The Raspberry Pi Pico is a handy little microcontroller that has become a widespread addition to many hackers’ workbench. The Pico W has a CYW4342W module (just like the Pi Zero W) to add WiFi capabilities and [Jeremy Bentham] ported his bare-metal WiFi driver to the Pico W.
The CYW43438 is an SDIO interface, so most of the code ported over from his Zerowi project, but there were a few notable tweaks along the way. Given that the Pi Pico SDK has the complete source code to drive the CYW43439 with an open source TCP/IP stack (lwIP) and the datasheets from Infineon are pretty detailed, why create your own driver?
The short answer is…because why not.
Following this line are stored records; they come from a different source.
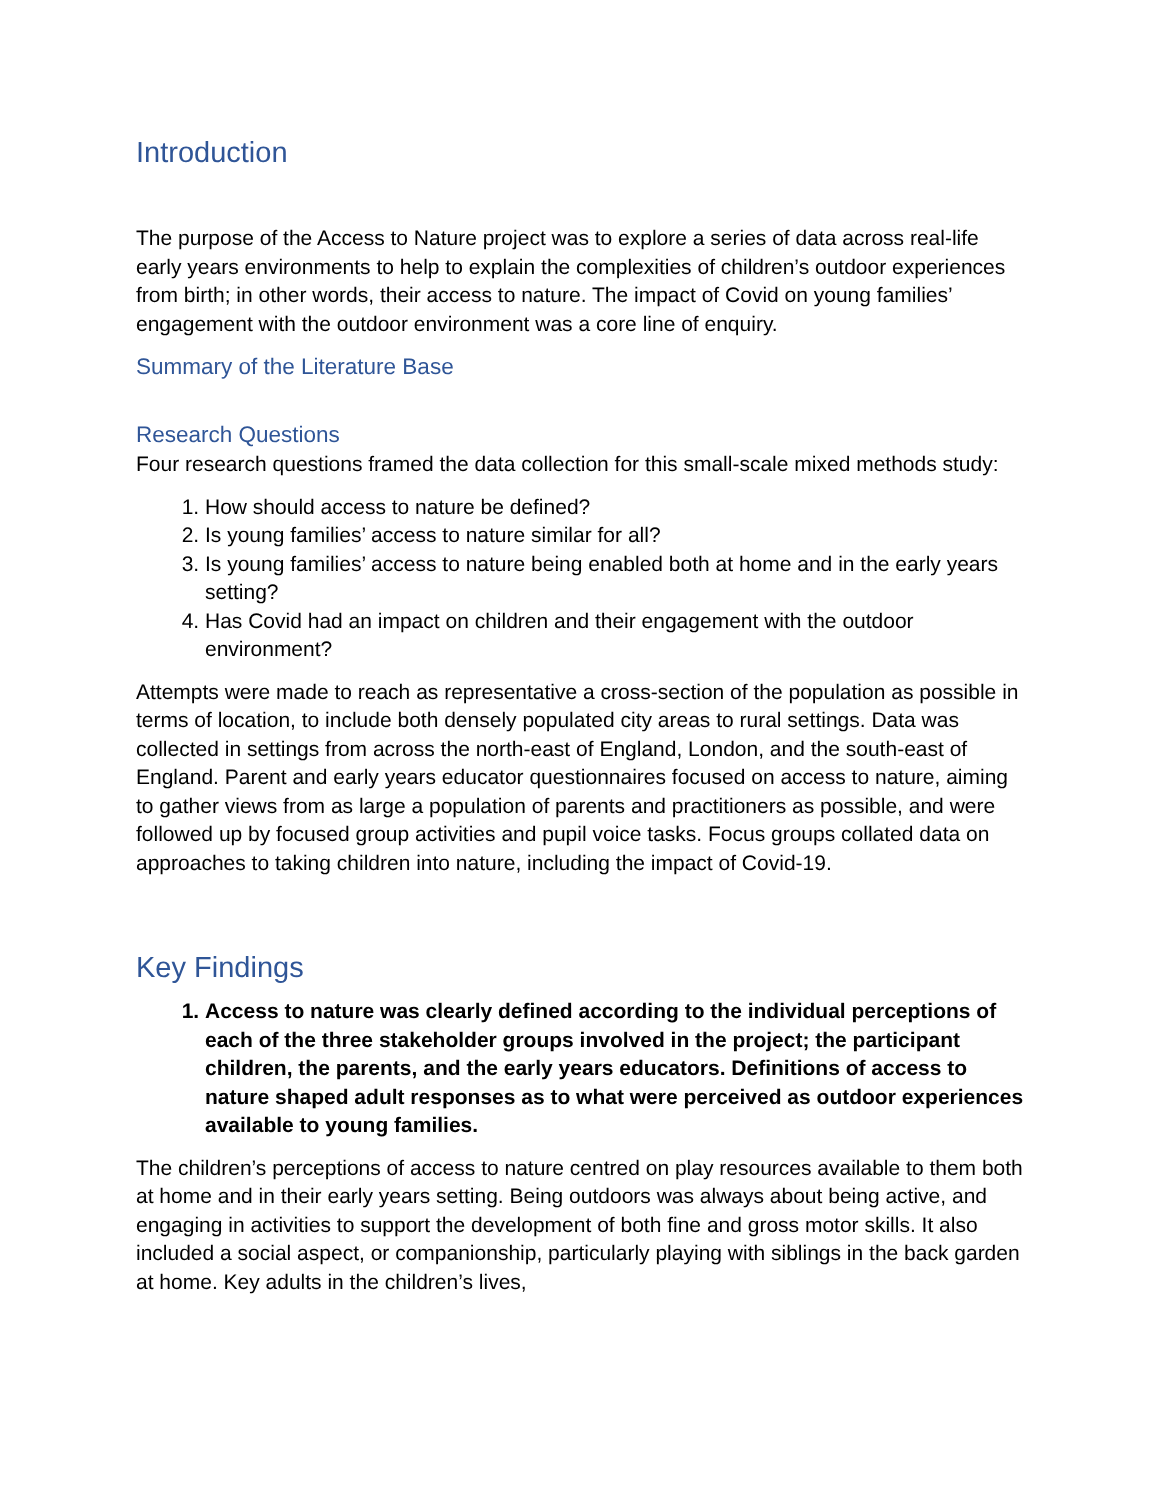Introduction
The purpose of the Access to Nature project was to explore a series of data across real-life early years environments to help to explain the complexities of children’s outdoor experiences from birth; in other words, their access to nature. The impact of Covid on young families’ engagement with the outdoor environment was a core line of enquiry.
Summary of the Literature Base
Research Questions
Four research questions framed the data collection for this small-scale mixed methods study:
1. How should access to nature be defined?
2. Is young families’ access to nature similar for all?
3. Is young families’ access to nature being enabled both at home and in the early years setting?
4. Has Covid had an impact on children and their engagement with the outdoor environment?
Attempts were made to reach as representative a cross-section of the population as possible in terms of location, to include both densely populated city areas to rural settings. Data was collected in settings from across the north-east of England, London, and the south-east of England. Parent and early years educator questionnaires focused on access to nature, aiming to gather views from as large a population of parents and practitioners as possible, and were followed up by focused group activities and pupil voice tasks. Focus groups collated data on approaches to taking children into nature, including the impact of Covid-19.
Key Findings
1. Access to nature was clearly defined according to the individual perceptions of each of the three stakeholder groups involved in the project; the participant children, the parents, and the early years educators. Definitions of access to nature shaped adult responses as to what were perceived as outdoor experiences available to young families.
The children’s perceptions of access to nature centred on play resources available to them both at home and in their early years setting. Being outdoors was always about being active, and engaging in activities to support the development of both fine and gross motor skills. It also included a social aspect, or companionship, particularly playing with siblings in the back garden at home. Key adults in the children’s lives,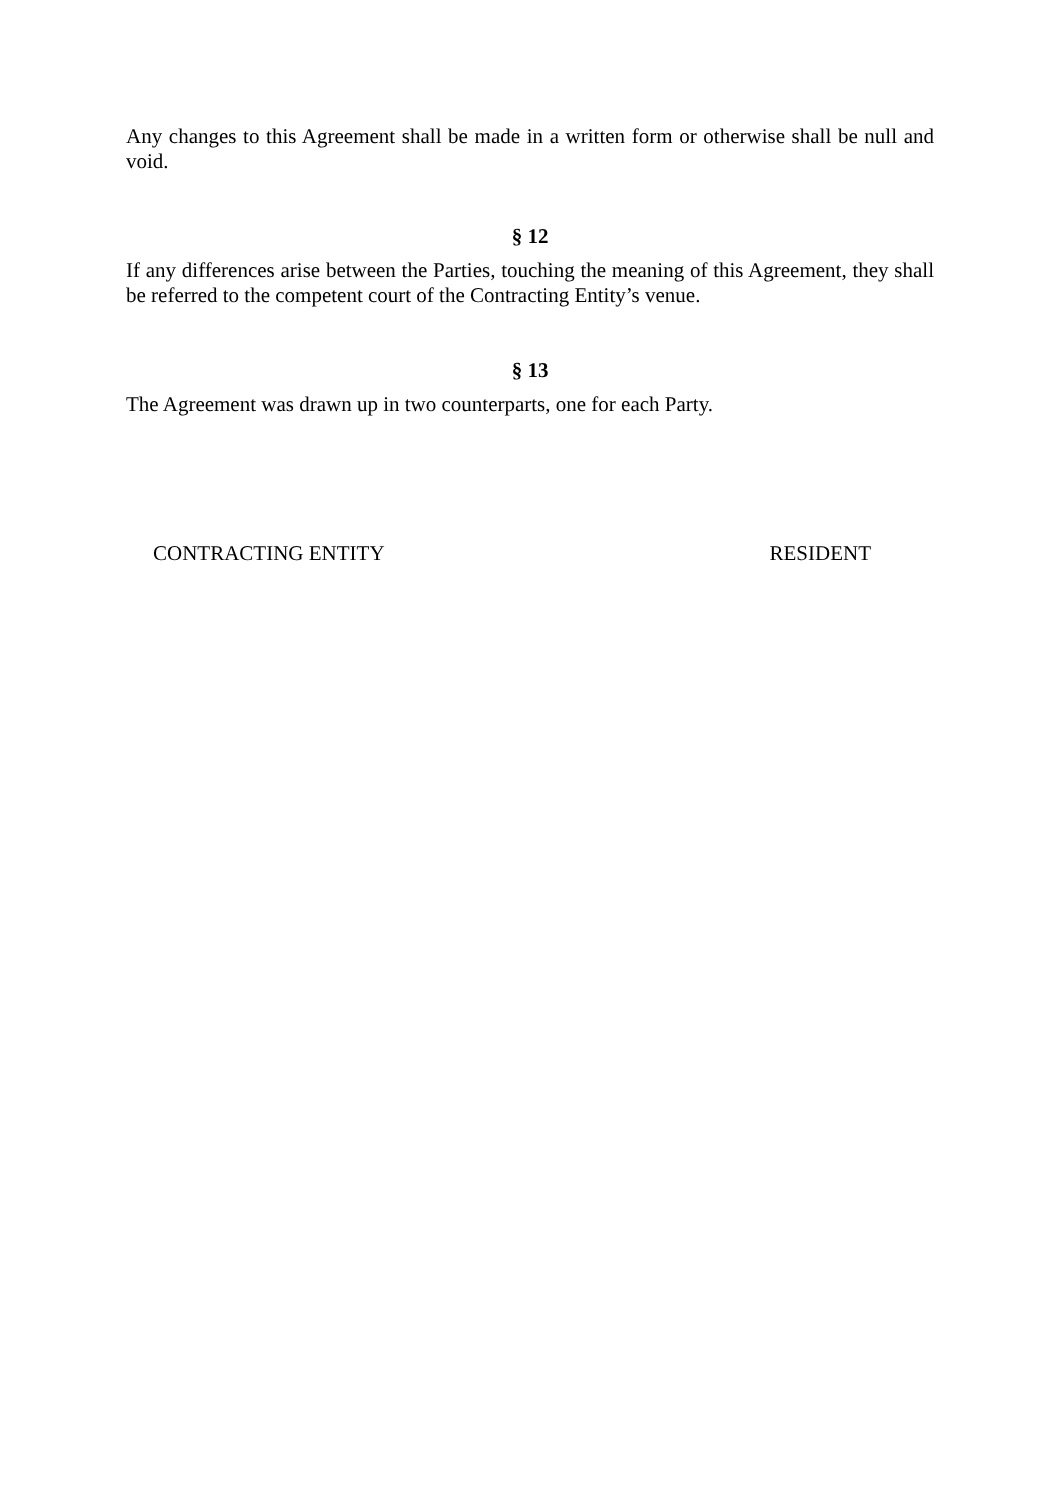Any changes to this Agreement shall be made in a written form or otherwise shall be null and void.
§ 12
If any differences arise between the Parties, touching the meaning of this Agreement, they shall be referred to the competent court of the Contracting Entity’s venue.
§ 13
The Agreement was drawn up in two counterparts, one for each Party.
CONTRACTING ENTITY RESIDENT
But a second answer is to tweak it just how you like it. With his own implementation, [Jeremy] can focus on maximizing throughput and making WiFi a little easier to debug. He deeply delves into the hardware, scope traces, and code samples. It’s a tremendous five-part read over lunch. Some highlights include writing some code for the PIO (Programmable I/O) to interface with the SPI interface, bank switching in the WiFi RAM, handling the 140 different events, connecting to a network, and sending pings.
The PicoWi code is available on GitHub. Perhaps it can be integrated with this PCMIA interface to offer outstanding performance to an older laptop.